In Islam, allegiance belongs to the Umma — the abstract “Muslim world” that transcends racial, linguistic, and territorial borders — and not to any particular Muslim nation. It may seem reasonable that all Egyptian citizens — Muslims and Christians alike — would serve in their nation’s military. But for Muslims who equate “war” with “jihad,” having non-Muslims fighting alongside them is unacceptable.

This sort of thinking is not limited to Egypt. In Kuwait, no one can become a citizen without first converting to Islam.

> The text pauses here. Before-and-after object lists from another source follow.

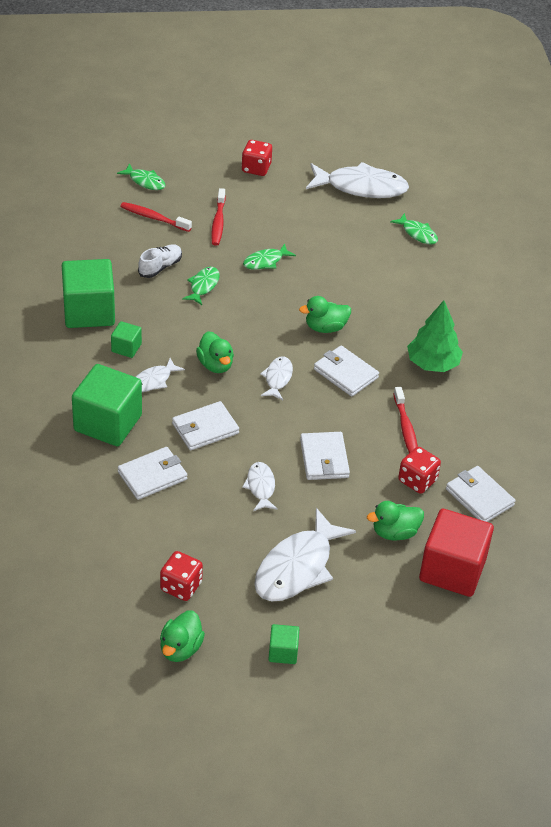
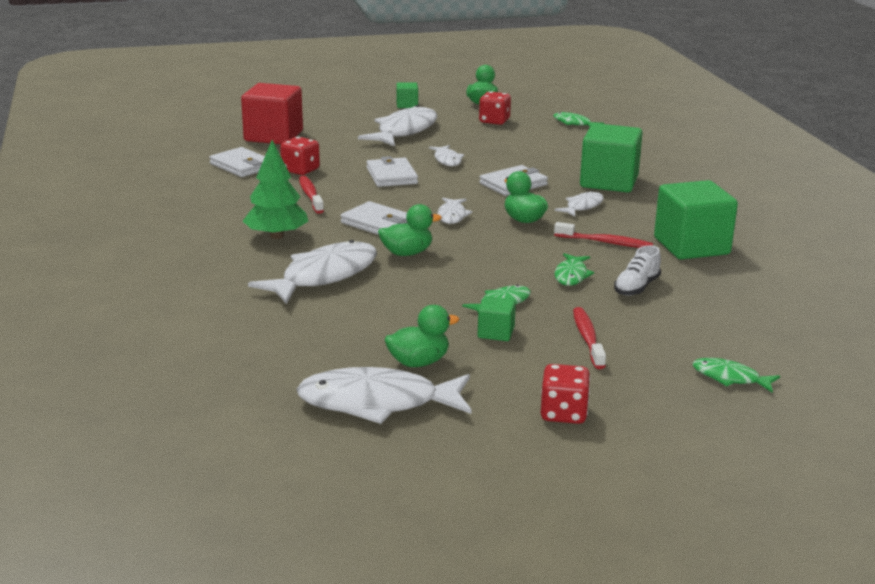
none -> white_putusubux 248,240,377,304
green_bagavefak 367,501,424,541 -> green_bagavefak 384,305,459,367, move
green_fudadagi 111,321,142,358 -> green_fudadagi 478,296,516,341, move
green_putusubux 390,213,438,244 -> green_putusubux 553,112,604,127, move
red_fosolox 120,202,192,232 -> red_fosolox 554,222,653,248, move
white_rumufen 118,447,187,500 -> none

Indigenous Kuwaitis who openly leave Islam lose their citizenship.

In nations as diverse as Iran and Sudan, prominent church leaders are regularly persecuted — and some put on death row — on the accusation that they must be treasonous agitators working for the West because they are not Muslim. (The West, in the popular Muslim mind, continues to be conflated with Christianity).

These modern-day slayings of Christian soldiers who refuse to convert to Islam thoroughly contradict the historic narrative being peddled by Mideast academics in America. Once again, then, the present sheds light on the past.

In an attempt to whitewash the meaning of “jizya”  – the extortion money non-Muslims redeemed their lives with — Georgetown University’s John Esposito writes that jizya was actually paid to “exempt them [non-Muslims] from military service.” Similarly, Sohaib Sultan, Princeton University’s Muslim chaplain, asserts that jizya was merely “an exemption tax in lieu of military service.”

Such assertions are absurd: conquering Muslims never wanted their conquered and despised “infidel” subjects to fight alongside them in the name of jihad (holy war against infidels) without first converting to Islam.

That’s how it was in the past, and increasingly the way it is in the present.